How the Coronavirus Will Push Jobs Offshore
At some point in the future, hopefully sooner rather than later, we’ll be looking back on the COVID-19 pandemic from life’s rear view mirror and reminiscing about how life used to be before it all happened. We’ll be reminiscing because this health crisis will bring about changes – short-term, long-term, and permanent ones.
While most articles I’ve read have focused on societal changes to healthcare, pollution, and social norms like the death of the handshake, there’s one thing I haven’t seen come up – outsourcing.
Realizing Your Job Can be done Remotely
It really starts with teleworking. And I’m not talking about folks who had the ability to telework before the pandemic graced our shores.
The average CEO in the United States is over 55 years old. This mix of younger Baby Boomers & Older Generation X’s are part of an ‘old school’ of management where employees had to be in the office to do good work.
The large majority of corporations which have been utilizing telework before the COVID-19 pandemic were tech-oriented companies run usually by younger owners who viewed management through a different lens.
But once all those other companies who’ve resisted remote work for a decade realized they had no choice, they’ve come to realize that telework is a viable way to run a business. Productivity hasn’t changed, and in some cases it’s gotten better. Sounds like a win-win right? Well… it will be a win in the short term for both businesses and their employees.
In the Short-Term
Immediately after this pandemic clears up and we find ourselves in whatever the new “normal” will be, lots of folks will be able to continue to telework. It’ll be a much more common work option. Employers will be less hesitant to have a remote work force, realizing that you don’t have to be able to see someone to know they’re working.
Companies will save money by not having to maintain germ-ridden offices stacked with employees breathing in each other’s hot air all day long. They’ll realize that fewer people get sick resulting in a drop in sick days taken.
In the Long-Term
The shift to remote working will be a boon for businesses in the long-term. But it won’t be that way for employees. Once businesses realize that the work they used to think couldn’t be done remotely can be done remotely, it’s all over. Why? Because remote work doesn’t have to happen in the same country or state. If your work can be done from your home without going into the office, there’s no reason why it can’t be done from India or Bangladesh or any other country where a business could pay super low wages for the same work.
In the absence of any additional regulation or financial encouragement from government (ie. taxes on foreign labor), many jobs will leave the United States and never come back. They’ll be performed for low wages in other countries in order for businesses to maximize profits.
In the aftermath of the COVID-19 pandemic, the safest jobs will be those which require a physical presence. Trades such as electricians & plumbers, and laborers who work in these trades will be able to find work while the office workers who support them will become more and more difficult to find locally.
And when it comes down to it, aren’t those trades the most important jobs anyway?

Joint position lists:
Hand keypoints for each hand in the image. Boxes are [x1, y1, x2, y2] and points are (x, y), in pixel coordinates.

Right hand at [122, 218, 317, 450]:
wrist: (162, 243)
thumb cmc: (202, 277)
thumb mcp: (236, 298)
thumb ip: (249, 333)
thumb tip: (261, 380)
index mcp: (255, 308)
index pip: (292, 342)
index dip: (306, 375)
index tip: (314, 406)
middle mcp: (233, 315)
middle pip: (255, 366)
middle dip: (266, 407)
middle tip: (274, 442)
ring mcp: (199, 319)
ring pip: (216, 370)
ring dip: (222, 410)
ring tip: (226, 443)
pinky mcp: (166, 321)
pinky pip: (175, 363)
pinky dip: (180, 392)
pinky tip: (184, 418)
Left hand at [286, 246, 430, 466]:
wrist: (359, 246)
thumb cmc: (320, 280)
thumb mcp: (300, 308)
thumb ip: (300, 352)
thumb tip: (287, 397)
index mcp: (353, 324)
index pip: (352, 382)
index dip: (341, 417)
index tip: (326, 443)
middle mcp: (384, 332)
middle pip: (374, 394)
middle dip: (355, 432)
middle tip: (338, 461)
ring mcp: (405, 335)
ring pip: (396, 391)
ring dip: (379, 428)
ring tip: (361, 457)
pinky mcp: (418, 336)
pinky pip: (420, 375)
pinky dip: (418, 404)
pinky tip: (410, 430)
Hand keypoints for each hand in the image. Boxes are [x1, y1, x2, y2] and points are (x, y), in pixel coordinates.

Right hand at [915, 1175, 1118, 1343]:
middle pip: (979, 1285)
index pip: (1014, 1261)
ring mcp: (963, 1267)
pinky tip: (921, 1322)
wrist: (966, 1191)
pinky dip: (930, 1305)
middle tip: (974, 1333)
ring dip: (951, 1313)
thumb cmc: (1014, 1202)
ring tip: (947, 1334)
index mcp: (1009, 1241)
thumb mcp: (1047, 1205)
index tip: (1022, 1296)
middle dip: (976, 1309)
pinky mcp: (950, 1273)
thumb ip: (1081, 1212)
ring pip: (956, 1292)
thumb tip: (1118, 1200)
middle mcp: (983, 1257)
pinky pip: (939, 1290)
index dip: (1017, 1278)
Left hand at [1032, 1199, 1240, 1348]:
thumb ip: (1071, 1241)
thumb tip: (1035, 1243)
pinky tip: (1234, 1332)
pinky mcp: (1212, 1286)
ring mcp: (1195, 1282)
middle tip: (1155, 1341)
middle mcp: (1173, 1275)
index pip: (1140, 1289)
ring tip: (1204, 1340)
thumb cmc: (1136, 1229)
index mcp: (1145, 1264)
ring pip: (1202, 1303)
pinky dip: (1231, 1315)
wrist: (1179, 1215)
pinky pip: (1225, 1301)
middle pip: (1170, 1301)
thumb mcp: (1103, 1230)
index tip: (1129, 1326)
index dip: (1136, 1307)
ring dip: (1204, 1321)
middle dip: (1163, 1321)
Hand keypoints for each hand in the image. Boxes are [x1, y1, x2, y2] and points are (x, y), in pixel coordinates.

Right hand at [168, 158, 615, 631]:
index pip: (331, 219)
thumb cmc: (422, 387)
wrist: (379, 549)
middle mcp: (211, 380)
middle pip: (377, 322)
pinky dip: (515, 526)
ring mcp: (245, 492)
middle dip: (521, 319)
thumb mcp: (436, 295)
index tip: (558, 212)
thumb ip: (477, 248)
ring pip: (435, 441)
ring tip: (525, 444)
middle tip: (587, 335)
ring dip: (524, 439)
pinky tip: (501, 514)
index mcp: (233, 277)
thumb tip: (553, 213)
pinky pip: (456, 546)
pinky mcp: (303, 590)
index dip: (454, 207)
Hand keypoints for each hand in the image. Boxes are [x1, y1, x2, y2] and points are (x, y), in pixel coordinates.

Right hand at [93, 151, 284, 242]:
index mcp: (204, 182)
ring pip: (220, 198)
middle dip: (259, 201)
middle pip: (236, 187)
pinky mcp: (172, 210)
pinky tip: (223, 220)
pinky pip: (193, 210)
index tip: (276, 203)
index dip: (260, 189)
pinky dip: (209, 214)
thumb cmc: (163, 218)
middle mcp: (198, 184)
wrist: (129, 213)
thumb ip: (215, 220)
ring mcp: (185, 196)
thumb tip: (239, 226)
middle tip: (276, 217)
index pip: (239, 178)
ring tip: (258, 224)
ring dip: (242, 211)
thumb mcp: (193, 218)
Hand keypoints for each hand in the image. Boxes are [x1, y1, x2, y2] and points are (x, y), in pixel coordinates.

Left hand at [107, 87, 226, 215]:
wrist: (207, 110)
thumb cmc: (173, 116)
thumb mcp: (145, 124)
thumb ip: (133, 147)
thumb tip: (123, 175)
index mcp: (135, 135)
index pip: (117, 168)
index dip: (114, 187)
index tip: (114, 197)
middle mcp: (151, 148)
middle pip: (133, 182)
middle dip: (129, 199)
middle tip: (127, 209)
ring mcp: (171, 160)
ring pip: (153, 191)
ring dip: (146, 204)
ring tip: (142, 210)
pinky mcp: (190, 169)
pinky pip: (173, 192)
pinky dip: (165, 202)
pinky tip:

* **WORK ORDER**
Do the following statements agree with the article on the coronavirus pushing jobs offshore? Answer yes or no for each and quote the article's deciding words.
(a) The average CEO in the United States is over 55 years old.
(b) Productivity fell when companies that had resisted remote work switched to telework.
(c) After the pandemic, the safest jobs will be those that can be done from home.

* **ANSWER TO THIS TASK**
(a) Yes: "The average CEO in the United States is over 55 years old."
(b) No: "Productivity hasn’t changed, and in some cases it’s gotten better."
(c) No: "the safest jobs will be those which require a physical presence."